I've never seen so many of the Oscar nominated movies in the run up to the awards, which as given me a whole new insight into the way these things are chosen and decided. I've seen four out of the nine, but I won't be seeing any more of them before tomorrow (Oscar night) so I'll just have to leave it at that. Which has been my favourite? Well, it's very hard to say. How can you judge chalk against cheese? Apples against oranges? Each of them has been really good in it's own way and left me feeling that I've gained something from going to see them.
Dallas Buyer's Club was the most recent. I saw it on Wednesday with a friend. We went to Nando's next door for something to eat beforehand, it was really busy and we got to our seats just as the ads were ending and the trailers were starting, which is perfect timing.
I'd seen Matthew McConnaughey in The Wolf Of Wall Street a few weeks ago and even though he only had a small part at the beginning, he was interesting enough to lodge in my mind as someone worth watching. My son keeps doing the chest beating thing that MM does in that movie: there's something quite atavistic and a little bit thrilling about it that always gets me going and I guess that's the idea, to use it to get in touch with the beat of the multiverse. I saw MM on the Graham Norton show a couple of weeks back explaining that he came up with it himself and they put it in because it just hit the spot, which charmed me a little bit, I have to say. He's a good looking guy, what's not to like. lol
Anyway, in Dallas Buyer's Club he plays an HIV victim in the 1980s, back in the day when everyone believe it was only gay people and intravenous drug users that were susceptible to HIV. He is a sexist, homophobic bigot who has to come to terms with an illness that makes his friends reject him and sentences him to death in thirty days. The story revolves around his determination to fight the 'evil' of big pharma who are trying to force an untested and inneffective drug (AZT) onto the HIV and AIDS victims. He discovers a regime of alternative treatments and supplements that actually produces results, and sets up a system for supplying them to his fellow sufferers, with the help of a gay guy he meets in the hospital. It takes a while for MM to accept Rayon, but eventually he does and they go into business and take on the might of the FDA (Food and Drug Administration, FYI). There's a female doctor (Jennifer Garner) in the mix who is won over and tries to help them, but she's mostly there so that we see a guy who had previously only used women for sex come to realise that heck, women are people too.

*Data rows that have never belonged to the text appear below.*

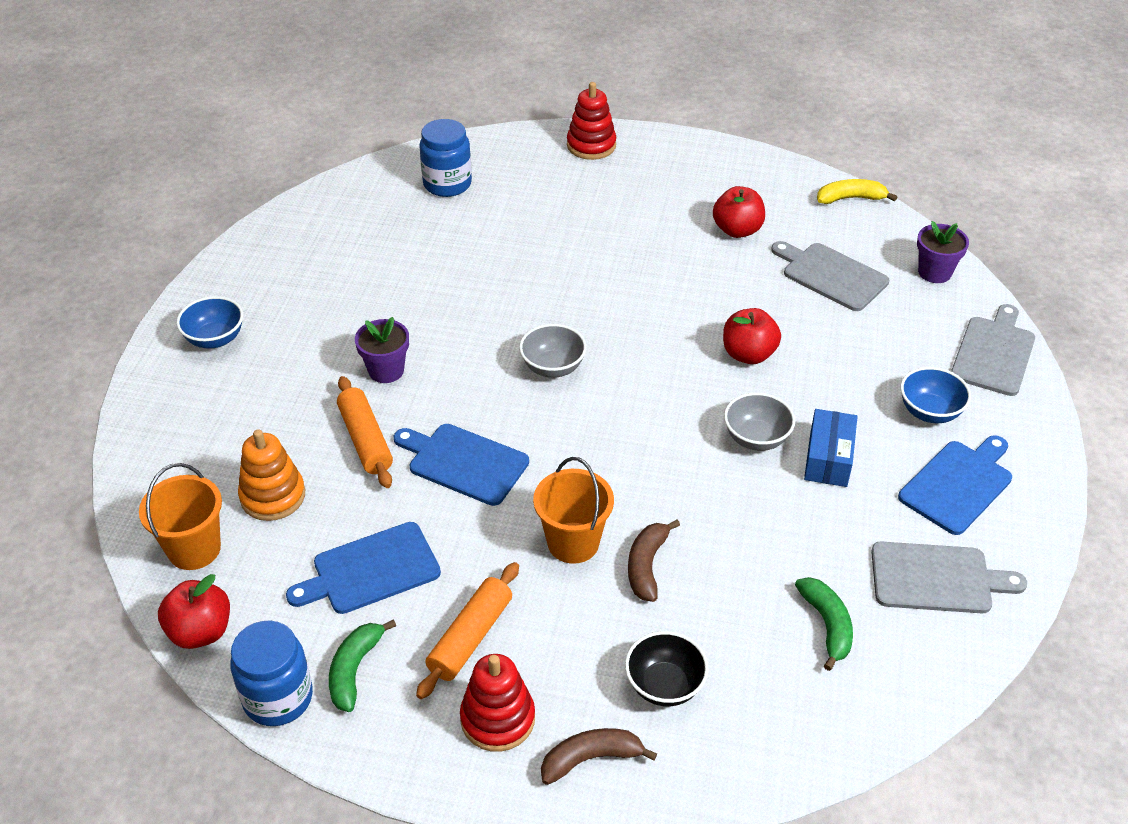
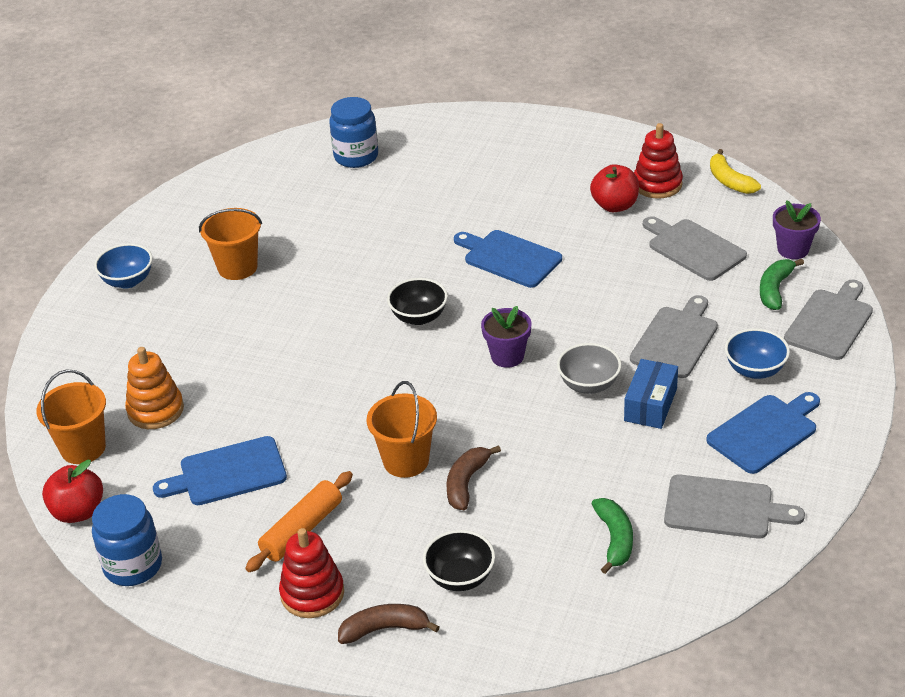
camera: 10 degrees right, 5 degrees down
(338, 317) = (237, 267): none -> orange bucket
(354, 670) = (200, 549): green banana -> green banana (775, 289)
(365, 440) = (242, 369): orange rolling pin -> none
(386, 370) = (271, 313): purple flower pot -> purple flower pot (507, 356)
(464, 463) = (324, 392): blue cutting board -> blue cutting board (509, 258)
(553, 367) = (419, 317): grey bowl -> black bowl
(591, 145) = (495, 126): red stacking toy -> red stacking toy (657, 184)
(748, 354) = (599, 313): red apple -> none
(837, 381) = (676, 340): none -> grey cutting board
(850, 198) = (729, 181): yellow banana -> yellow banana turned 120 degrees counterclockwise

I admired MM for losing all the weight and thus lending an authenticity to the role that really made him believable. He was excellent in the part, and carried the whole thing. I think he must have been in every scene. Jared Leto was really good as Rayon, stunningly beautiful and desperately fragile in a way that was empathy inducingly poignant. He was a weak wreck in counterpoint to Ron's strength, which gave the film some emotional balance.
A really enjoyable film, it wasn't really a tough watch as it focussed on Ron's triumph over the tragedy of his diagnosis rather than on the sadness of it all, and made me think that I need to take my own illness more seriously by doing everything I can to keep my body healthy. There's no other way of looking at it, really.

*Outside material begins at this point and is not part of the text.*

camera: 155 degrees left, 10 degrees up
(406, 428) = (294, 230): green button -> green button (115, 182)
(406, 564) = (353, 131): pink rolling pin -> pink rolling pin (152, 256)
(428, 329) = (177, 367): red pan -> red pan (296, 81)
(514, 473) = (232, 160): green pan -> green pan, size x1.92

I've recently started watching Matthew McConnaughey in True Detective with Woody Harrelson who is another of my favourites. Is there something about actors that start out in lightweight stuff and go all serious and sinister that does it for me? LOL I loved Woody in Cheers, and then he was a superb revelation in Natural Born Killers. True Detective looks like shaping up into something special so I look forward to that.